Cho's family members are currently under a travel ban. He and his family are under suspicion of inappropriate business practices, investments, and asset gains.

The aforementioned all preceded Cho's Minister of Justice nominee hearings, which took place on the 2nd and 3 September 2019. These controversies led to candlelight protests against Cho at both Seoul National University and Korea University on 23 August, where demands for his immediate resignation from the institution and his nomination were made. "Cho Kuk, you are an embarrassment," was one of this protest's campaign messages. "A survey of some 1,800 SNU students conducted by the online student community SNULife and released on 15 August, found that 95% of students said Cho was 'not fit for the justice minister position at all'". (University World News) On 28 August, a second candlelight protest was held at SNU, in which a total of 700 students participated.

On 4 September, Cho's wife, Chung Kyung-sim was officially announced as a defendant in allegations of acts of impropriety regarding an academic award claimed to have been awarded to her daughter, Cho Min, from Dongyang University. His wife's offices were put under search and seizure to obtain evidence. The President of Dongyang University, Choi Sung-hae, has denied ever awarding her such an award. Choi further added that, after leaving the prosecutor's office, as an educator, he cannot out of good conscience lie and, furthermore, the certificate number on the award in question (which appears to come with an official stamp from his office) is not in line with what his office officially utilises. The official award numbers start with "000"; the number on the allegedly fake certificate started with a "1". This indicates that there was fraud involved because the stamp itself seems similar to the official one. Most noteworthy is that this fake certificate, among other questionable awards in Cho's daughter's name, were used by Cho's family to apply for various top universities.

It was further reported that Cho's wife and other personal and political associates of Cho Kuk, including Rhyu Si-min, former Minister of Health and Welfare under Roh Moo-hyun Cabinet, placed a call to Choi and suggested that he say the certificate was authentic. Rhyu has admitted to the call but claims to have made the call as a YouTube reporter for information clarification.

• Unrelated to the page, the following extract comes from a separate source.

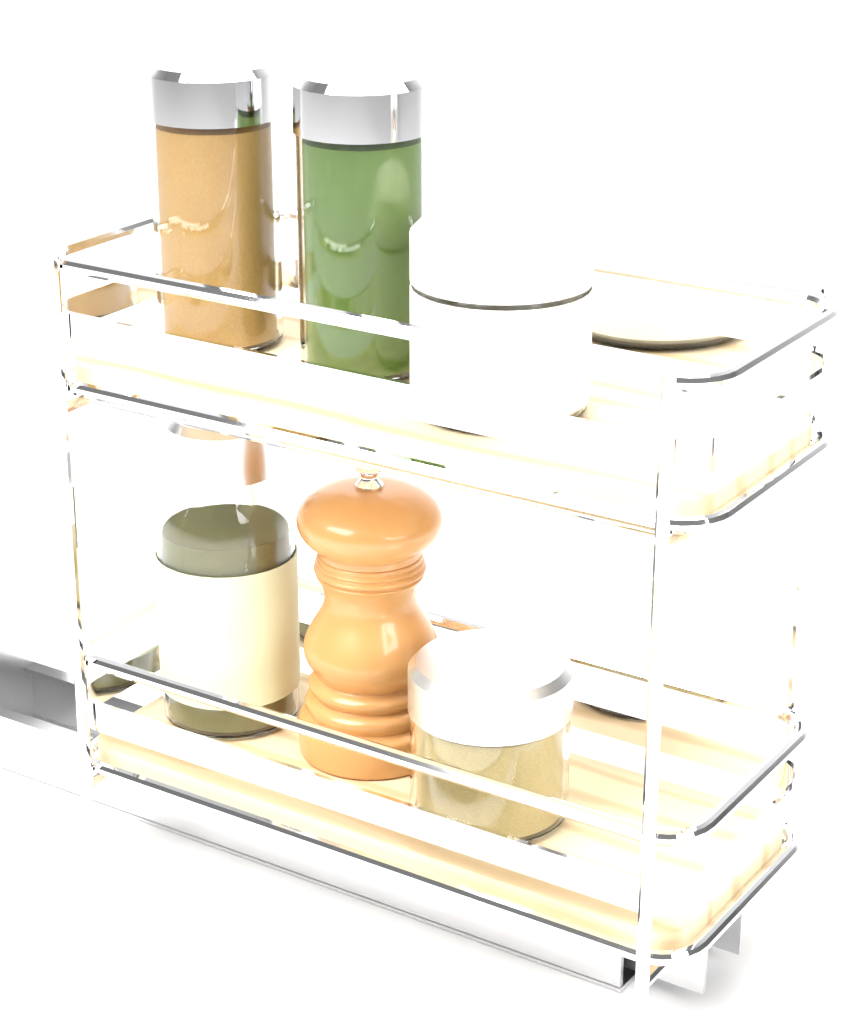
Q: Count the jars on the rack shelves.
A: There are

On 10 September 2019, shortly after Cho Kuk's nomination hearing, Cho Kuk's wife, Chung Kyung-sim, was officially indicted for forgery of a document by the prosecutor's office. Prior to the charges and during the hearing, when asked what should happen if his wife should face charges, Cho Kuk replied that his wife should be held accountable to the fullest extent of the law. Cho Kuk did not add that he would withdraw or resign from the nomination.

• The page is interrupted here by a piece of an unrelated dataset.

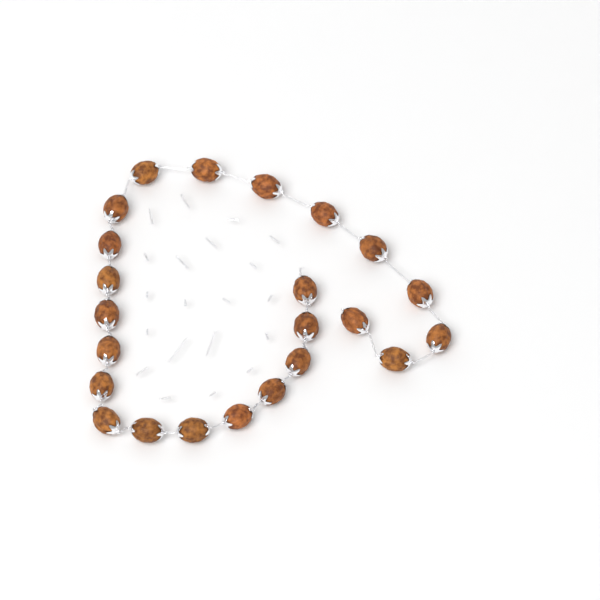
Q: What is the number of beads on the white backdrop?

On 24 October, Chung Kyung-sim was arrested for embezzlement using forged official documents and other charges.

In an interview with Kim Eo-jun, Cho Min denied all allegations against her, and showed support and worry for her indicted mother. On the possibility of retraction of all her academic credentials in tertiary education, she expressed that it would be unfair, but she also expressed her determination to become a medical doctor even if it takes her another ten years.

In an inquiry by the South Korean parliament, it was found that Cho Min's name is engraved in a memorial in the Korea Institute of Science and Technology (KIST) for her contribution to the institute. Her contribution, which is known to be her brief internship in the institute, came into question as to whether she properly participated in the internship program. A research director in KIST was sacked for his role in falsifying documents related to Cho Min's internship. KIST announced it will launch a full investigation of all individuals honored in the memorial, and remove any names who did not meet a preset standard. On December 31, 2019, KIST announced it will remove the names of all workers who quit within a month without pay. Cho Min was contracted to work at KIST as a student researcher for a month and received a work certificate. However, in a subsequent investigation, it was found that she only worked for two days. Based on this criterion, 23 names will be removed from the KIST memorial, including Cho Min.